The introspection of a multi-hyphenate Gen-Zer who told a (racist?) joke that started the whole world crying. Well, at least the Daily Mail comments section. This is a complex and ambitious multi-media show and Navabi is adroit at playing her liberal white arts festival audience against their own automatically accepting instincts. The mixture of self-awareness and precociousness will make some uncomfortable. Intentionally. Composition might prove a "love it or hate it" proposition for many. There are some massive swings here - brave, bold and more than a bit in debt to Bo Burnham.

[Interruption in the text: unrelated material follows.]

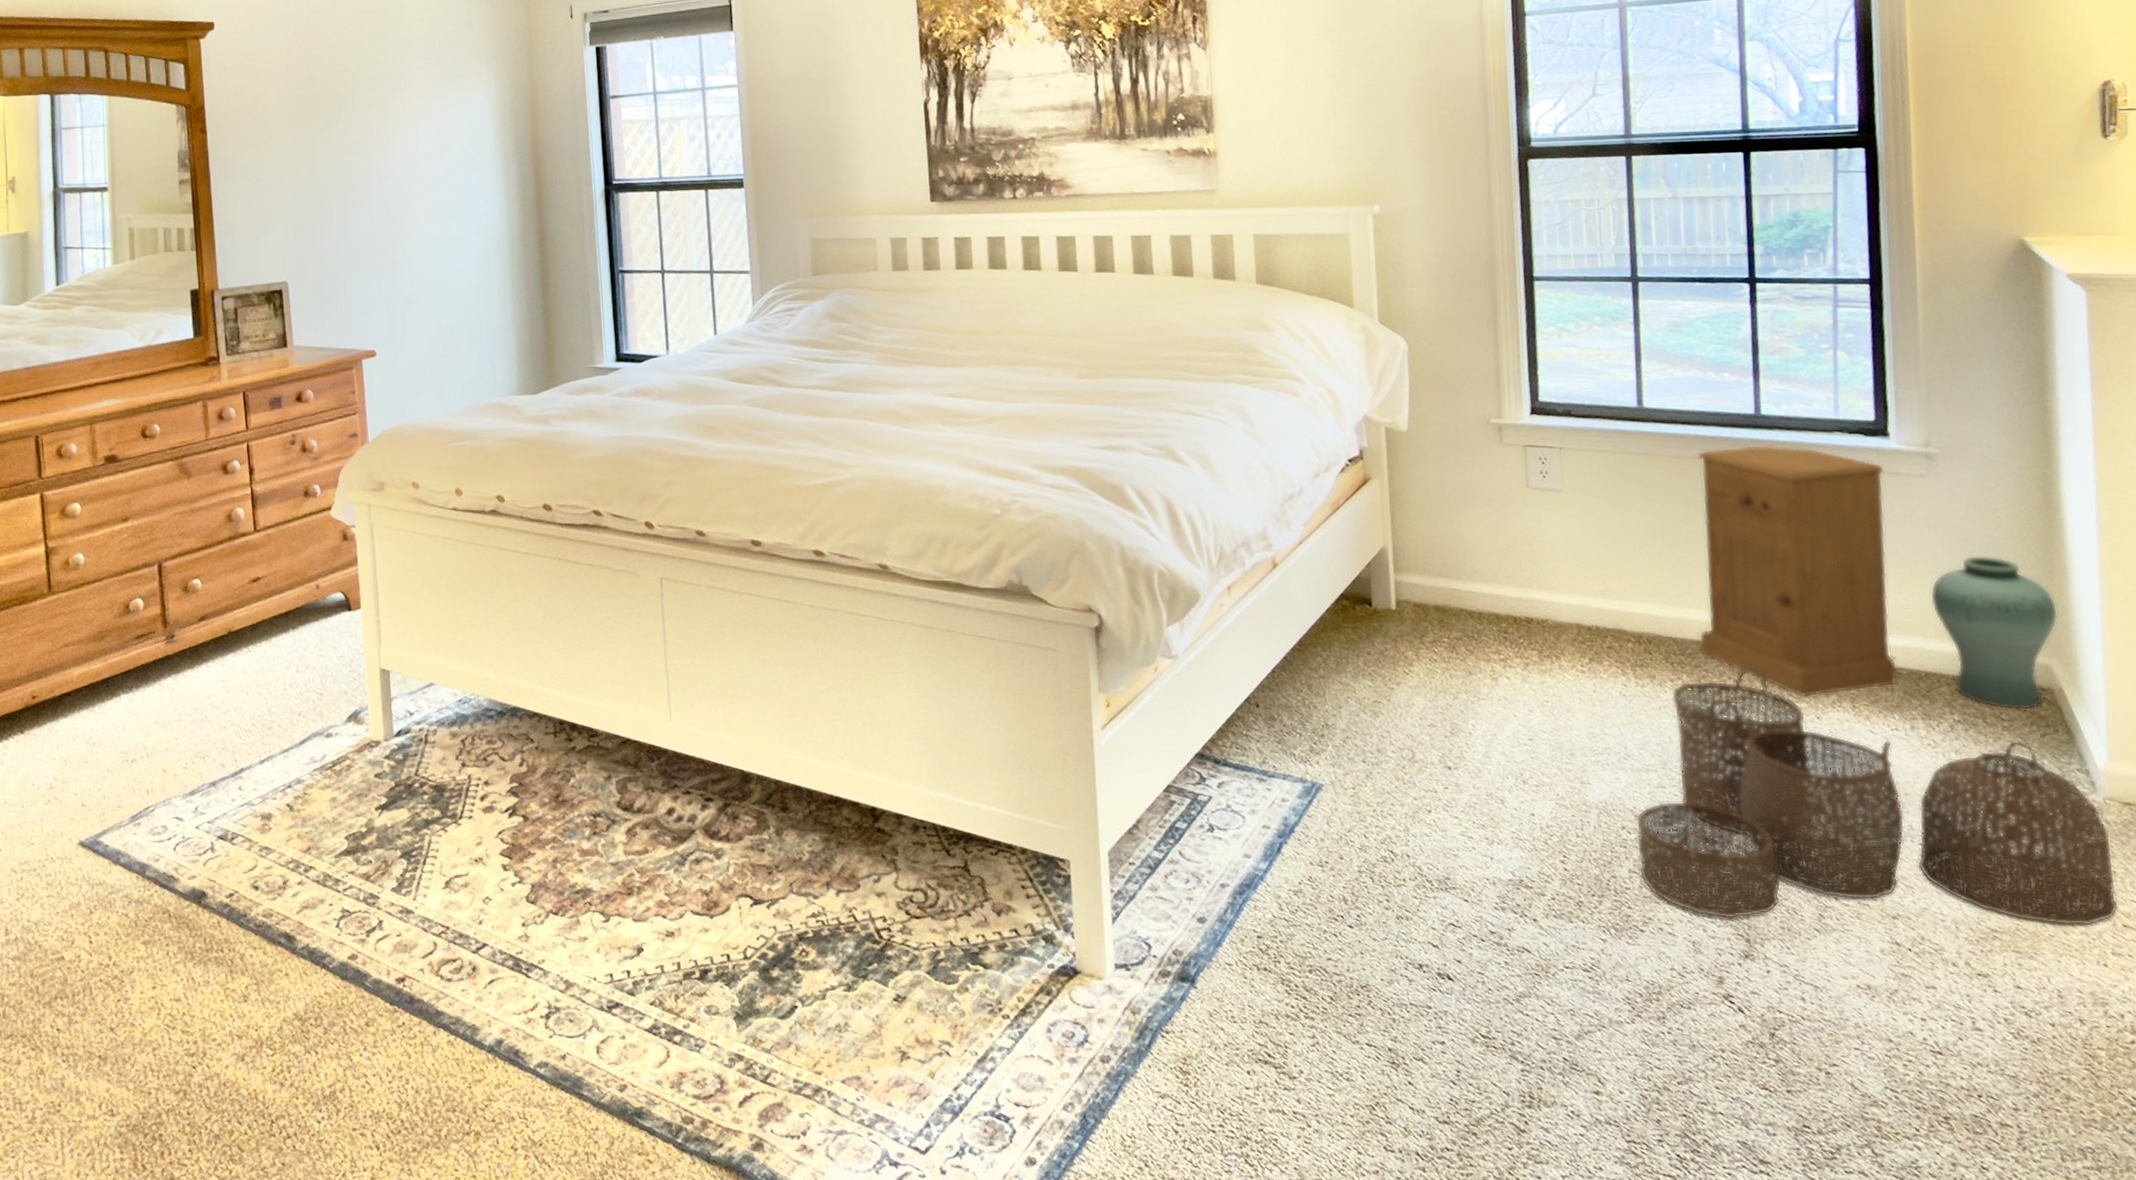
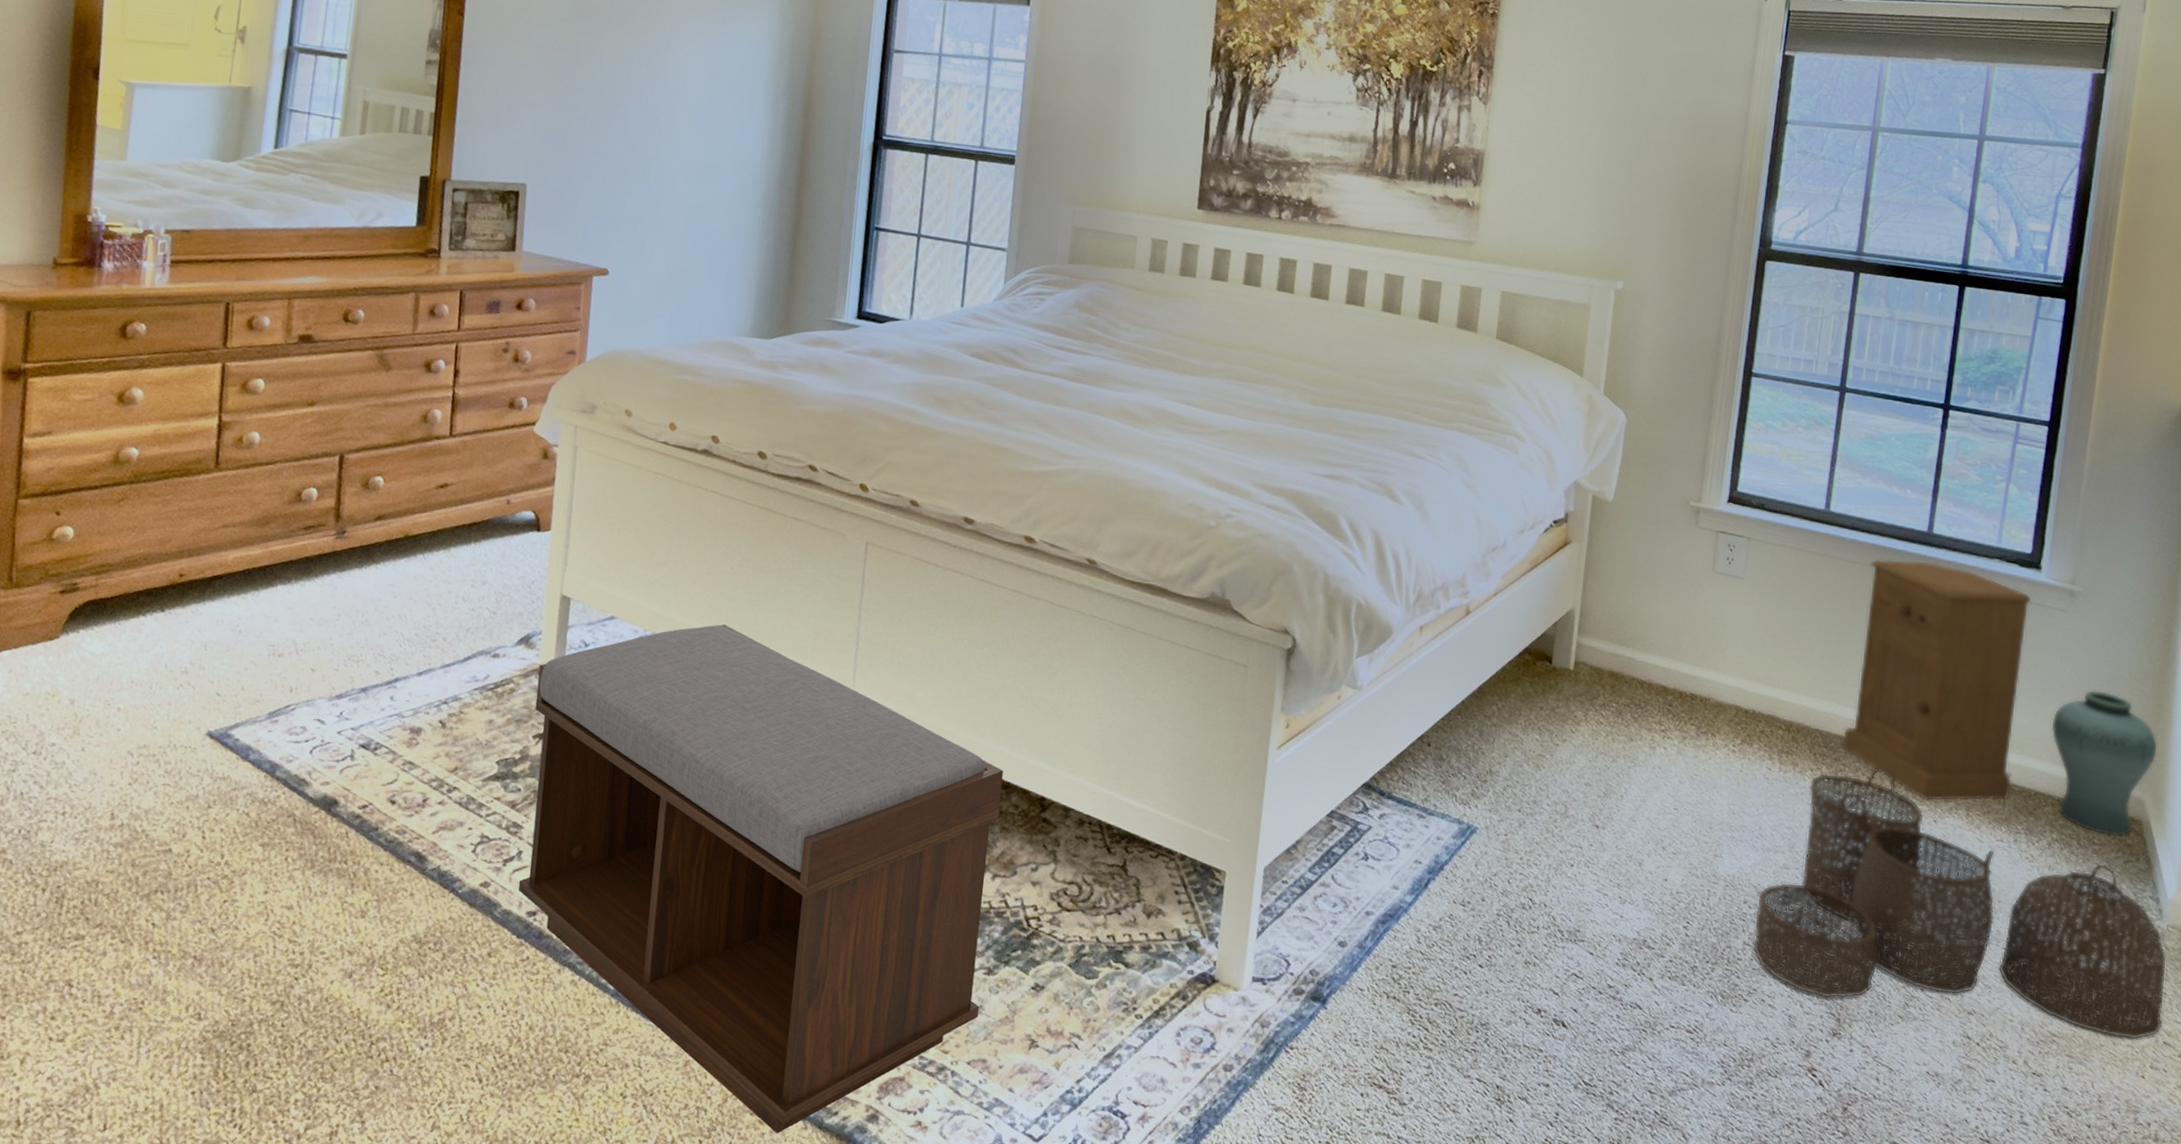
bench: none [371,677,846,1172] -> present [518,624,1004,1134]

In her finest moments, Navabi reminded me of anarchic debut hours of old. Where a newer act would be working out their style and testing their persona over August. Rather than arriving day one as the finished product. Maybe this is a little too slick and pre-planned to be truly experimental yet I appreciated Navabi's handmade punk look and Supermarket Sweep approach to form. She is an excellent pianist, often hitting a sweet spot that sparks serious flashbacks to Victoria Wood. Her jaunty ditties about hard crushing on the ear piercer at Claire's Accessories and her potatoes rap cleanse the palette between the crunchier, "eat your veg" courses. Navabi has the musical comedy chops to fill art centres one day. Now she needs fame rather than notoriety to sell those tickets.